═══ Listed records ═══

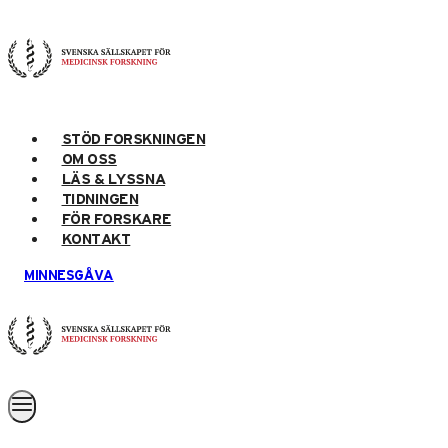
Skip
to
content
STÖD FORSKNINGEN
OM OSS
LÄS & LYSSNA
TIDNINGEN
FÖR FORSKARE
KONTAKT
MINNESGÅVA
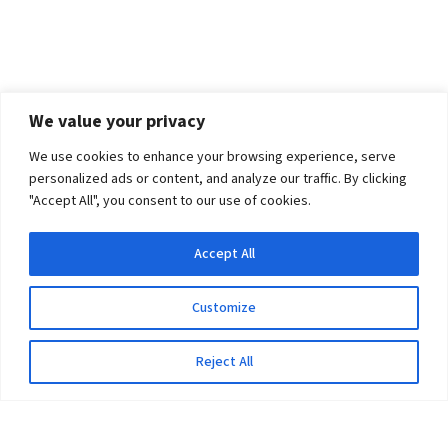
We value your privacy
We use cookies to enhance your browsing experience, serve
personalized ads or content, and analyze our traffic. By clicking
"Accept All", you consent to our use of cookies.
Accept All
Customize
Reject All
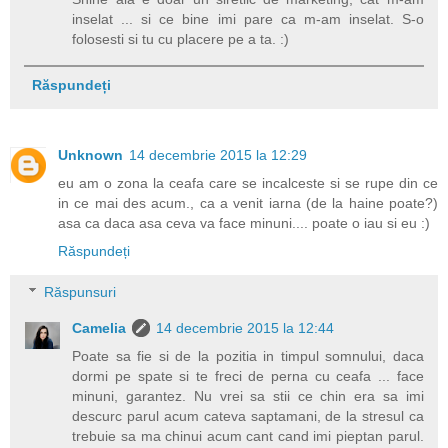
inselat ... si ce bine imi pare ca m-am inselat. S-o
folosesti si tu cu placere pe a ta. :)
Răspundeți
Unknown
14 decembrie 2015 la 12:29
eu am o zona la ceafa care se incalceste si se rupe din ce
in ce mai des acum., ca a venit iarna (de la haine poate?)
asa ca daca asa ceva va face minuni.... poate o iau si eu :)
Răspundeți
Răspunsuri
Camelia
14 decembrie 2015 la 12:44
Poate sa fie si de la pozitia in timpul somnului, daca
dormi pe spate si te freci de perna cu ceafa ... face
minuni, garantez. Nu vrei sa stii ce chin era sa imi
descurc parul acum cateva saptamani, de la stresul ca
trebuie sa ma chinui acum cant cand imi pieptan parul.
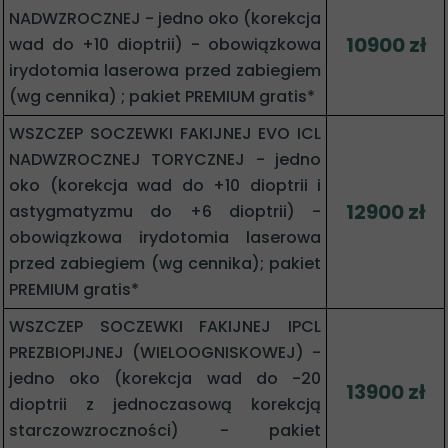
NADWZROCZNEJ - jedno oko (korekcja
10900 zł
wad do +10 dioptrii) - obowiązkowa
irydotomia laserowa przed zabiegiem
(wg cennika) ; pakiet PREMIUM gratis*
WSZCZEP SOCZEWKI FAKIJNEJ EVO ICL
NADWZROCZNEJ TORYCZNEJ - jedno
oko (korekcja wad do +10 dioptrii i
12900 z
ł
astygmatyzmu do +6 dioptrii) -
obowiązkowa irydotomia laserowa
przed zabiegiem (wg cennika); pakiet
PREMIUM gratis*
WSZCZEP SOCZEWKI FAKIJNEJ IPCL
PREZBIOPIJNEJ (WIELOOGNISKOWEJ) -
jedno oko (korekcja wad do -20
13900 zł
dioptrii z jednoczasową korekcją
starczowzroczności) - pakiet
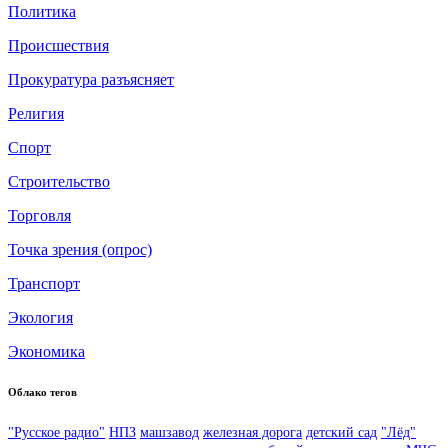
Политика
Происшествия
Прокуратура разъясняет
Религия
Спорт
Строительство
Торговля
Точка зрения (опрос)
Транспорт
Экология
Экономика
Облако тегов
"Русское радио"
НПЗ
машзавод
железная дорога
детский сад
"Лёд"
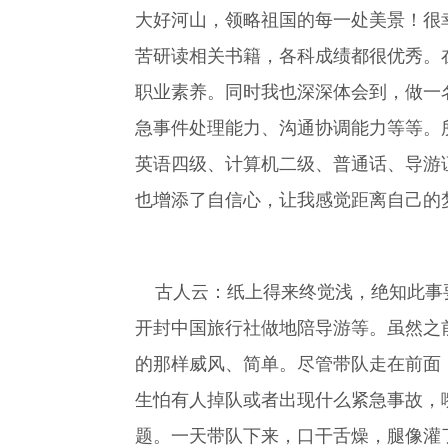
大好河山，领略祖国的每一处美景！很
苦研读相关书籍，各科成绩都很优秀。
职业素养。同时我也深深体会到，做一
急事件处理能力、沟通协调能力等等。
英语四级、计算机二级、普通话、导游
也增添了自信心，让我感觉距离自己的
古人云：纸上得来终觉浅，绝知此事要
开封中国旅行社做地陪导游等。虽然之
的那样威风、简单。尽管带队走在前面
生怕有人掉队或者出现什么紧急事故，
题。一天带队下来，口干舌燥，腿像灌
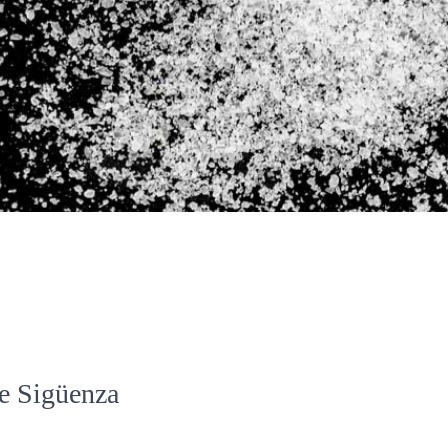
de Sigüenza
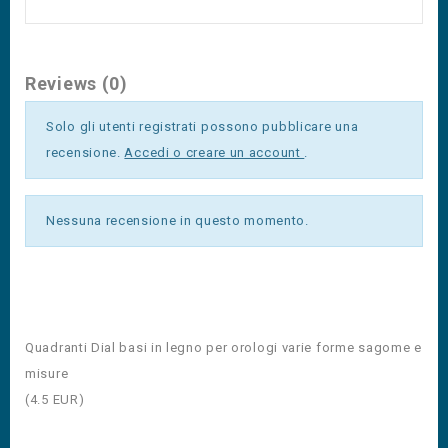
Reviews (0)
Solo gli utenti registrati possono pubblicare una
recensione.
Accedi o creare un account
.
Nessuna recensione in questo momento.
Quadranti Dial basi in legno per orologi varie forme sagome e
misure
(
4.5
EUR
)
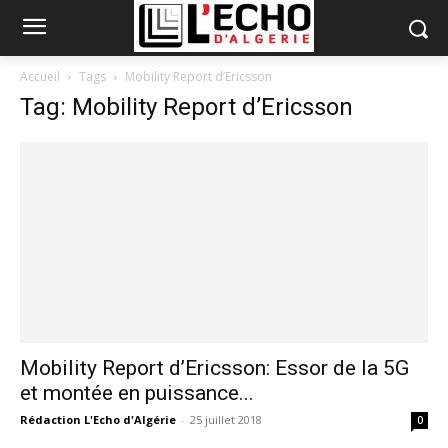
Accueil
Tags
Mobility Report d’Ericsson
Tag: Mobility Report d’Ericsson
Mobility Report d’Ericsson: Essor de la 5G
et montée en puissance...
Rédaction L'Echo d'Algérie
-
25 juillet 2018
0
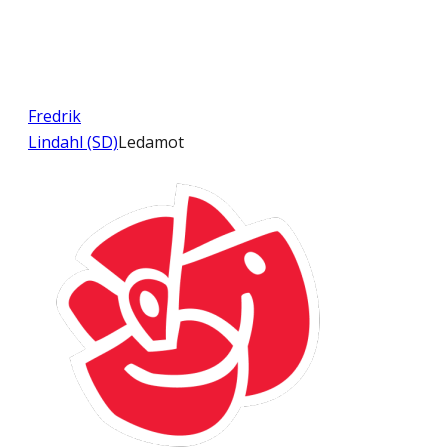
Fredrik
Lindahl (SD)
Ledamot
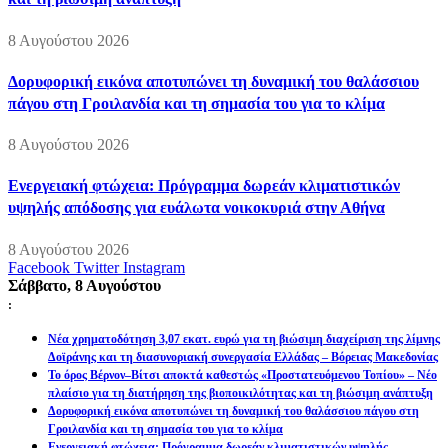
8 Αυγούστου 2026
Δορυφορική εικόνα αποτυπώνει τη δυναμική του θαλάσσιου
πάγου στη Γροιλανδία και τη σημασία του για το κλίμα
8 Αυγούστου 2026
Ενεργειακή φτώχεια: Πρόγραμμα δωρεάν κλιματιστικών
υψηλής απόδοσης για ευάλωτα νοικοκυριά στην Αθήνα
8 Αυγούστου 2026
Facebook
Twitter
Instagram
Σάββατο, 8 Αυγούστου
:
Νέα χρηματοδότηση 3,07 εκατ. ευρώ για τη βιώσιμη διαχείριση της λίμνης
Δοϊράνης και τη διασυνοριακή συνεργασία Ελλάδας – Βόρειας Μακεδονίας
Το όρος Βέρνον–Βίτσι αποκτά καθεστώς «Προστατευόμενου Τοπίου» – Νέο
πλαίσιο για τη διατήρηση της βιοποικιλότητας και τη βιώσιμη ανάπτυξη
Δορυφορική εικόνα αποτυπώνει τη δυναμική του θαλάσσιου πάγου στη
Γροιλανδία και τη σημασία του για το κλίμα
Ενεργειακή φτώχεια: Πρόγραμμα δωρεάν κλιματιστικών υψηλής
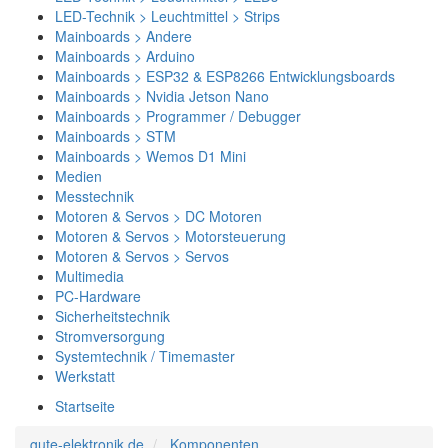
LED-Technik > Leuchtmittel > Strips
Mainboards > Andere
Mainboards > Arduino
Mainboards > ESP32 & ESP8266 Entwicklungsboards
Mainboards > Nvidia Jetson Nano
Mainboards > Programmer / Debugger
Mainboards > STM
Mainboards > Wemos D1 Mini
Medien
Messtechnik
Motoren & Servos > DC Motoren
Motoren & Servos > Motorsteuerung
Motoren & Servos > Servos
Multimedia
PC-Hardware
Sicherheitstechnik
Stromversorgung
Systemtechnik / Timemaster
Werkstatt
Startseite
gute-elektronik.de
Komponenten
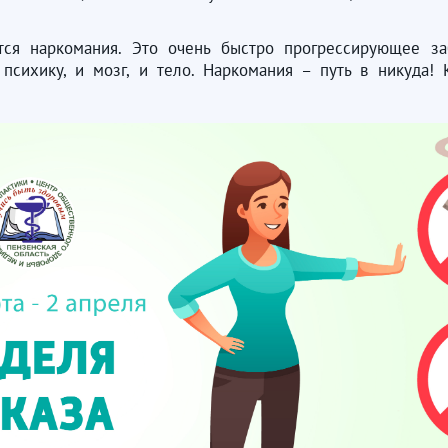
я наркомания. Это очень быстро прогрессирующее заб
психику, и мозг, и тело. Наркомания – путь в никуда!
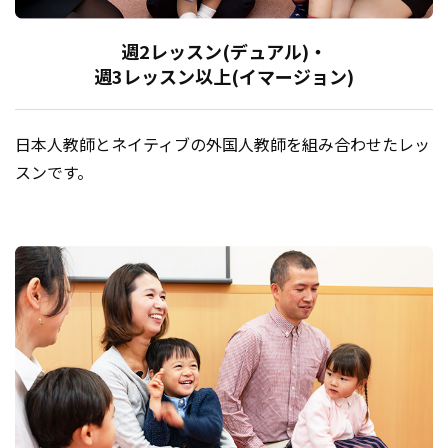
週2レッスン(デュアル)・
週3レッスン以上(イマージョン)
日本人教師とネイティブの外国人教師を組み合わせたレッ
スンです。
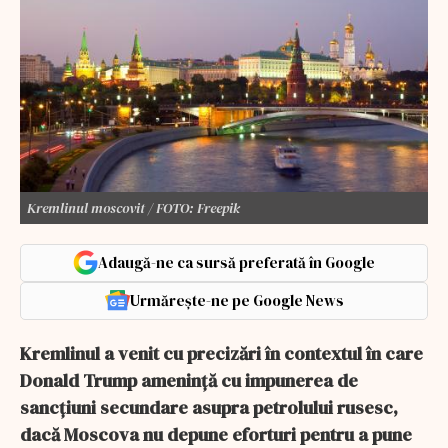
Kremlinul moscovit / FOTO: Freepik
Adaugă-ne ca sursă preferată în Google
Urmărește-ne pe Google News
Kremlinul a venit cu precizări în contextul în care
Donald Trump amenință cu impunerea de
sancțiuni secundare asupra petrolului rusesc,
dacă Moscova nu depune eforturi pentru a pune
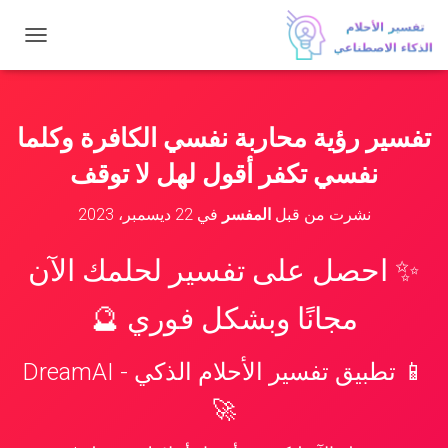
ت
ب
د
ي
ل
تفسير رؤية محاربة نفسي الكافرة وكلما
ا
ل
نفسي تكفر أقول لهل لا توقف
ت
ن
نشرت من قبل
المفسر
في
22 ديسمبر، 2023
ق
ل
✨ احصل على تفسير لحلمك الآن
مجانًا وبشكل فوري 🔮
📱 تطبيق تفسير الأحلام الذكي - DreamAI
🚀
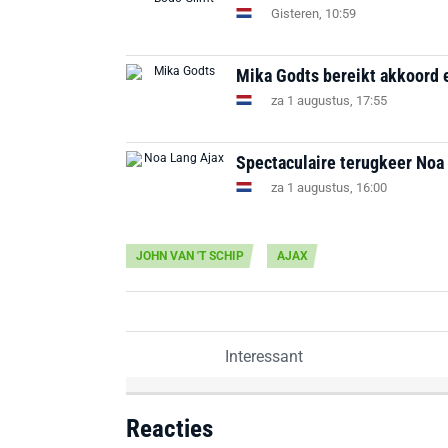
Gisteren, 10:59
Mika Godts bereikt akkoord e
za 1 augustus, 17:55
Spectaculaire terugkeer Noa 
za 1 augustus, 16:00
JOHN VAN 'T SCHIP
AJAX
Interessant
Reacties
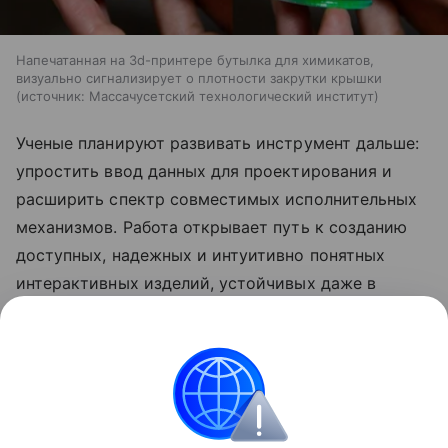
Напечатанная на 3d-принтере бутылка для химикатов,
визуально сигнализирует о плотности закрутки крышки
источник:
Массачусетский технологический институт
Ученые планируют развивать инструмент дальше:
упростить ввод данных для проектирования и
расширить спектр совместимых исполнительных
механизмов. Работа открывает путь к созданию
доступных, надежных и интуитивно понятных
интерактивных изделий, устойчивых даже в
жестких условиях эксплуатации.
Ранее Наука Mail
рассказывала
, что ученые нашли
способ упростить 3D-печать из глины и песка.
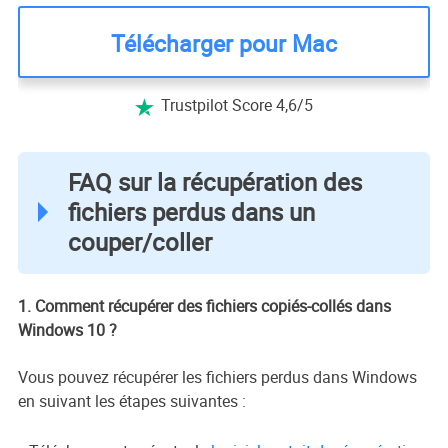
Télécharger pour Mac
Trustpilot Score 4,6/5

FAQ sur la récupération des
fichiers perdus dans un
couper/coller
1. Comment récupérer des fichiers copiés-collés dans
Windows 10 ?
Vous pouvez récupérer les fichiers perdus dans Windows
en suivant les étapes suivantes :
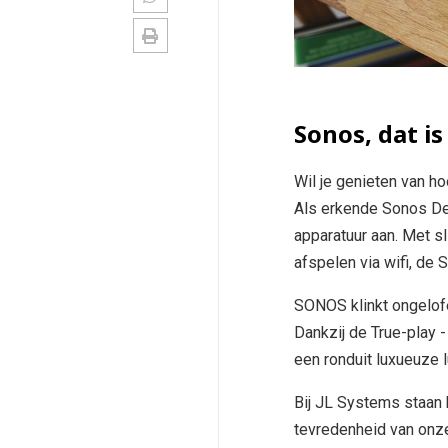
Sonos, dat is
Wil je genieten van ho
Als erkende Sonos Dea
apparatuur aan. Met s
afspelen via wifi, de
SONOS klinkt ongelofeli
Dankzij de True-play -
een ronduit luxueuze 
Bij JL Systems staan 
tevredenheid van onze 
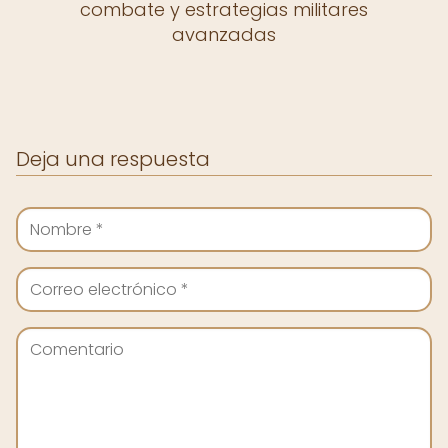
combate y estrategias militares
avanzadas
Deja una respuesta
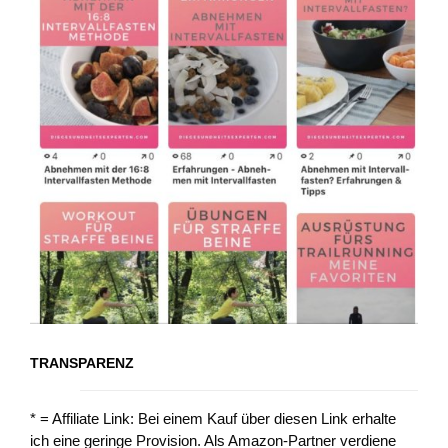
TRANSPARENZ
* = Affiliate Link: Bei einem Kauf über diesen Link erhalte
ich eine geringe Provision. Als Amazon-Partner verdiene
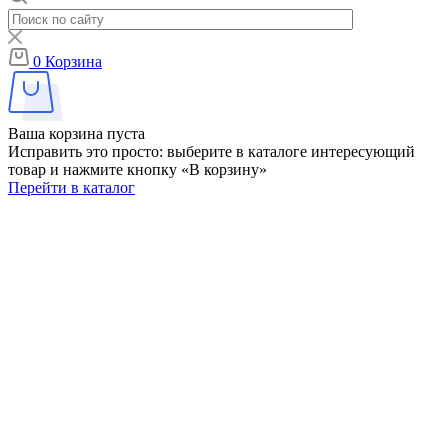
0
Корзина
Ваша корзина пуста
Исправить это просто: выберите в каталоге интересующий
товар и нажмите кнопку «В корзину»
Перейти в каталог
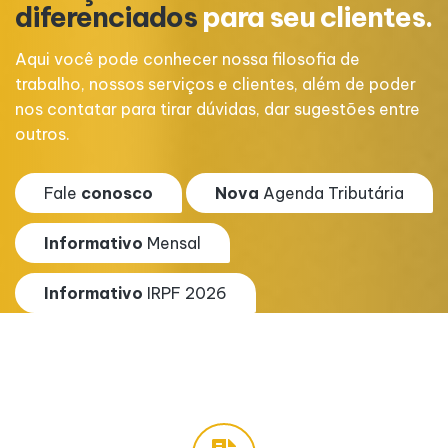
s.
diferenciados
para seu clientes.
d
Aqui você pode conhecer nossa filosofia de
A
trabalho, nossos serviços e clientes, além de poder
t
e
nos contatar para tirar dúvidas, dar sugestões entre
n
outros.
o
Fale
conosco
Nova
Agenda Tributária
Informativo
Mensal
Informativo
IRPF 2026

═══

▸ **Task instructions**
Can you set down, word for word, the part of the records that opens with the line containing "NADWZROCZNEJ - jedno oko (korekcja" and closes with the line containing "de Sigüenza", including both of those lines and leaving the pictures out?

▸ **Response**
NADWZROCZNEJ - jedno oko (korekcja
10900 zł
wad do +10 dioptrii) - obowiązkowa
irydotomia laserowa przed zabiegiem
(wg cennika) ; pakiet PREMIUM gratis*
WSZCZEP SOCZEWKI FAKIJNEJ EVO ICL
NADWZROCZNEJ TORYCZNEJ - jedno
oko (korekcja wad do +10 dioptrii i
12900 z
ł
astygmatyzmu do +6 dioptrii) -
obowiązkowa irydotomia laserowa
przed zabiegiem (wg cennika); pakiet
PREMIUM gratis*
WSZCZEP SOCZEWKI FAKIJNEJ IPCL
PREZBIOPIJNEJ (WIELOOGNISKOWEJ) -
jedno oko (korekcja wad do -20
13900 zł
dioptrii z jednoczasową korekcją
starczowzroczności) - pakiet
Политика
Происшествия
Прокуратура разъясняет
Религия
Спорт
Строительство
Торговля
Точка зрения (опрос)
Транспорт
Экология
Экономика
Облако тегов
"Русское радио"
НПЗ
машзавод
железная дорога
детский сад
"Лёд"
大好河山，领略祖国的每一处美景！很
苦研读相关书籍，各科成绩都很优秀。
职业素养。同时我也深深体会到，做一
急事件处理能力、沟通协调能力等等。
英语四级、计算机二级、普通话、导游
也增添了自信心，让我感觉距离自己的
古人云：纸上得来终觉浅，绝知此事要
开封中国旅行社做地陪导游等。虽然之
的那样威风、简单。尽管带队走在前面
生怕有人掉队或者出现什么紧急事故，
题。一天带队下来，口干舌燥，腿像灌
de Sigüenza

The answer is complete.